By the end of that year, the Hillsboro Et Cetera Shop in Kansas would be sending $2,800 every month — nearly $14,000 in 2022 dollars — to fund Mennonite Central Committee’s relief, development and peace work around the world.
The Hillsboro store’s origin is one of the stories MCC Thrift is celebrating during its 50th anniversary year. The first MCC Thrift store was established in Altona, Man., in 1972, to sell secondhand clothing.
It didn’t take long for the concept to spread. Almost 50 years later, MCC Thrift shops in Canada and the U.S. raised $15.7 million during the 2021-22 fiscal year.
Warkentin’s motivation to start a thrift shop grew out of her experience as a girl in the 1920s. Famine and political upheavals caused deadly food shortages for Mennonites in southern Russia (present-day Ukraine).
Warkentin remembered her grandfather mixing ground-up bark and thistles with the small amounts of rye and wheat he’d hidden away for his family’s survival. She never forgot it was MCC that arrived with bread and soup for her starving family and neighbors.
She survived those hardships in Russia, fleeing the country in 1943, eventually settling in Paraguay. By 1949, she put down roots in Hillsboro, the hometown of her new husband, whom she met in a Mennonite colony in Paraguay.
A natural with languages, by 1960 she was teaching German, Russian and Spanish at Tabor College in Hillsboro, putting to work the three master’s degrees she’d amassed. But it was when she retired from teaching in 1977 that her relationship to MCC reconnected.

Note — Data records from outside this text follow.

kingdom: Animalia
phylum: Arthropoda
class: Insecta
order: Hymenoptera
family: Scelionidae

Warkentin started collecting donations of clothing, hoping to offer a thrifty alternative to buying new clothes while raising money to fund the organization that had saved her family decades ago. With the support of other Mennonites in the area, she opened the store in July 1977, operating out of the only available real estate in town, the front room of a bowling alley.
After just two months the shop moved to a larger building, where Warkentin managed the store for one more year. In 1997, the shop’s success led it to expand and move again to where it stands today in the heart of Hillsboro.

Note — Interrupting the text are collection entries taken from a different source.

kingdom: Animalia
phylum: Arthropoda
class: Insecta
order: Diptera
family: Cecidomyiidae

Since its founding, the Hillsboro Et Cetera Shop has supported MCC to the tune of $1.4 million.
Warkentin died in 2007 at the age of 91. Memories of her live on through her family, including granddaughter Abigail Welborn, who heard stories of her grandmother’s life in Ukraine.
Welborn remembers hearing that her grandmother would use soup can labels for paper when she was teaching.
“She was thrifty. She’d use the back of everything,” Welborn said. “She was just appalled by the waste in America. She never wasted anything.”
Jason Dueck is a communications specialist for MCC Canada in Winnipeg, Man.